RSF attaque au Conseil d’État la passivité de l’Arcom (CSA) face à CNews

Reporters sans frontières (RSF) vient de saisir le Conseil d’État « pour sanctionner l’inaction de l’Arcom face aux manquements de CNews à ses obligations », explique l’ONG dans un long communiqué. Elle reproche à l’autorité, CSA recarrossé depuis le 1er janvier, d’avoir refusé d’agir à l’encontre de CNews. 

En novembre 2021, elle avait réclamé au CSA d’agir à l’encontre de la chaîne de TV, pour la mettre en demeure de respecter ses obligations légales. Le CSA, devenu ARCOM depuis le 1er janvier, n’ayant pas donné suite favorable, RSF attaque cette passivité devant la haute juridiction administrative. 

« Dans un courrier du 5 avril 2022, l’Arcom reste silencieuse sur des éléments majeurs de la demande, en particulier sur l'ingérence de l'actionnaire de CNews, et tend même à justifier son inaction en renvoyant à la loi de 1986 » explique RSF.

« L’Arcom ne donne pas de contenu véritable aux obligations d’indépendance, de pluralisme et d’honnêteté de l'information dont elle est garante », et qui sont rappelées dans la convention passée entre l’autorité et CNews.

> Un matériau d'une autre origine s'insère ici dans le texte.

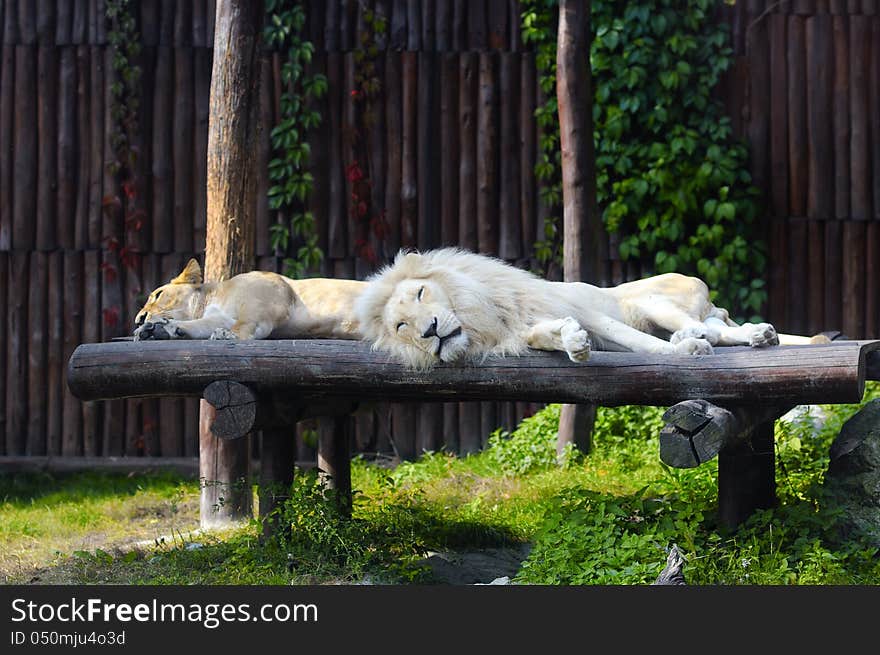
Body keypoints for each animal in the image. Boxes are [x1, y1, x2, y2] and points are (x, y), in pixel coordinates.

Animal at [350, 247, 812, 368]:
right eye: (401, 327)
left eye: (421, 294)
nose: (429, 331)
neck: (487, 320)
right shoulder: (524, 332)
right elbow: (545, 336)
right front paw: (571, 342)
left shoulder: (588, 309)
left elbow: (638, 342)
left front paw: (679, 352)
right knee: (716, 328)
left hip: (649, 297)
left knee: (713, 328)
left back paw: (720, 336)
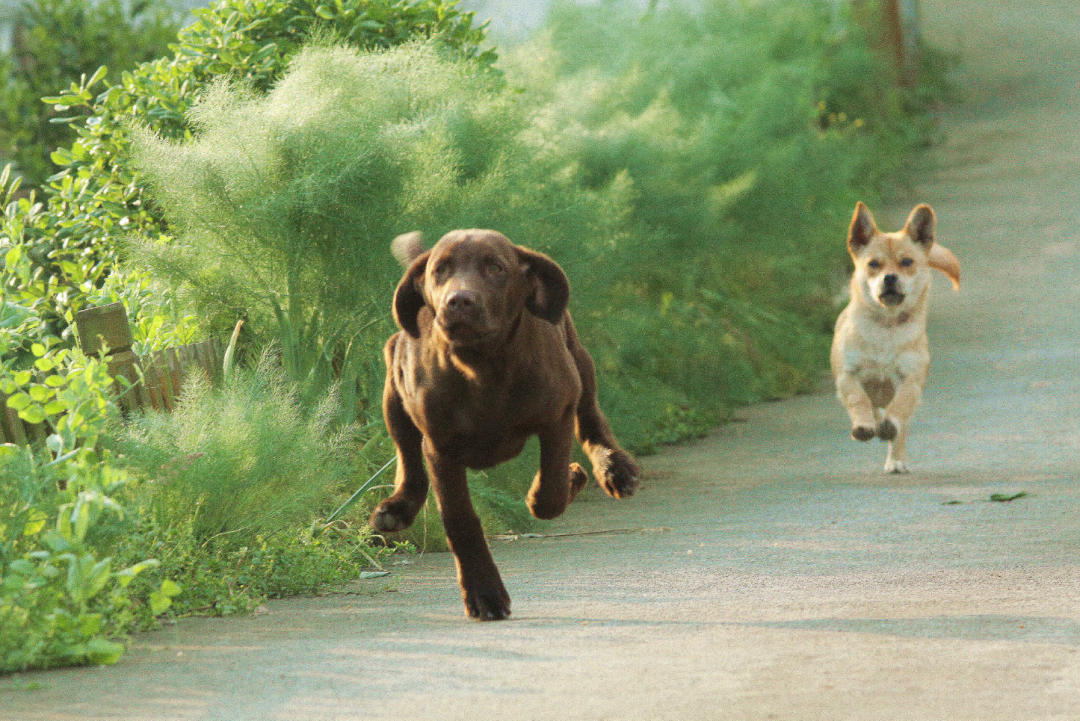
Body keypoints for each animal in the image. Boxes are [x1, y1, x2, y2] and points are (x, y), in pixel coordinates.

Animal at [371, 229, 639, 621]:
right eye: (440, 270)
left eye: (496, 267)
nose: (459, 301)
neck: (483, 366)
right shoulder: (440, 448)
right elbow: (460, 520)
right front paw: (485, 593)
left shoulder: (558, 413)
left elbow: (549, 493)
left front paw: (570, 478)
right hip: (394, 389)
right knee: (407, 457)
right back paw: (397, 508)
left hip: (578, 362)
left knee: (591, 417)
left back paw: (614, 468)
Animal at [829, 202, 959, 472]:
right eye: (873, 264)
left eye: (907, 262)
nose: (890, 278)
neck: (886, 327)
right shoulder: (847, 375)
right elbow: (858, 399)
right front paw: (863, 425)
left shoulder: (910, 379)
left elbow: (900, 405)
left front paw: (890, 429)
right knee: (874, 408)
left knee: (898, 424)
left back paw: (895, 457)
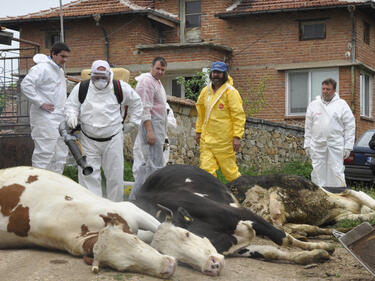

Pour RSF, CNews n’est plus une chaîne d’information, mais « s’est transformée sous la houlette de Vincent Bolloré en un média qui diffuse des opinions de manière massive et orientée - relevant souvent de la discussion de comptoir, au mépris régulièrement de l’indépendance, de l’honnêteté et du pluralisme de l’information ». Elle considère « que la nature de la chaîne s’est radicalement transformée en un média d’influence au service d’un agenda politique précis, celui de M. Bolloré ».  

Le recours relève les travaux de François Jost, sémiologue et professeur émérite en sciences de l'information et de la communication à l'université Sorbonne-Nouvelle. « Celui-ci démontre, sur la base d’une observation des programmes de CNews sur une semaine (du 31 janvier au 4 février 2022), et d’une analyse du volume des séquences d’information proprement dites, de la sélection des informations et leur hiérarchie, de la place de l’animateur dans les débats et du pluralisme des invités, que la chaîne ne peut plus être considérée comme une chaîne d’information ». 

Quand la convention de CNews évoque le pluralisme, RSF relève que « trois-quarts des invités [sont] de droite ou d’extrême droite ». 

Représentée par Me Patrice Spinosi, RSF demande au Conseil d’État de soumettre au Conseil constitutionnel une question prioritaire de constitutionnalité sur les rouages de la loi de 1986 sur l’audiovisuelle, que l’association juge « à l’évidence confuse, vague et lacunaire ». Sa rédaction « donne à CNews une latitude pour s’affranchir des règles du pluralisme et de l’honnêteté de l’information, comme à Vincent Bolloré, et même s’il s’en défend, pour exercer son influence en violation du principe d’indépendance ».